Unfortunately, the week before Ash Wednesday, when I went in for one of my ultrasound appointments, we discovered that there was no longer a heartbeat. We had lost the baby. All of the excitement of the pregnancy, all the excitement we had shared with our friends and family when we told them about the pregnancy, and the excitement of our little church getting to be part of a big worship service, was absorbed into my grief. I felt within myself that I was no longer carrying the life of my baby; but that rather, I was carrying the lifeless body of my baby. I was filled with the strange shame that comes with miscarriage and told my husband to share the news of our sadness with everyone with whom we had previously shared our joy. I didn’t know how to move from a place of expectant joy to a place of hidden grief for someone whom I alone had had the privilege to physically embrace. 

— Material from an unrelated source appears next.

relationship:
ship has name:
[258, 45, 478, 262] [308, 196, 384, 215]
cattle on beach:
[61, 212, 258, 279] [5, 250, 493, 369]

When I entered the Ash Wednesday service a few days later, I was still feeling the physical repercussions of having a miscarriage. But instead of feeling the shame of having moved from life to death, I realized a unique space and time had been created in the church. It was a set aside space which gave me permission to grieve what I had lost and to grieve the extensive ways that all is not right in the world and in my own heart. Yes, Jesus came and He has given us the Holy Spirit and the hope of new life. But there is still death, there are still horrific injustices and traumas that affect people their entire lives, there is still war, there is still so much in this world that is not right and will not be right until Jesus comes again. 

Ash Wednesday, and the subsequent penitential season of Lent, is the primary space where the church historically has collectively leaned into lamenting the ways that our souls and our world are still broken and dying. 

At Iona House we follow the historic church calendar and lean into days like Ash Wednesday and seasons like Lent. Just like the natural, created order exists in seasons transitioning from death-growth, cold-warmth, pruning-fruiting, we also need seasons where we have space, time and solidarity to grieve, repent, and confess in order that we may rejoice, feast and celebrate. After all, it is on Ash Wednesday when we are reminded in the words of Genesis that we are creatures: “you are dust and to dust you shall return.” Apart from Christ these are words of despair, but in Christ our mortality is overcome in His resurrection life. The season of Lent always bursts into Easter, just like winter bursts into spring.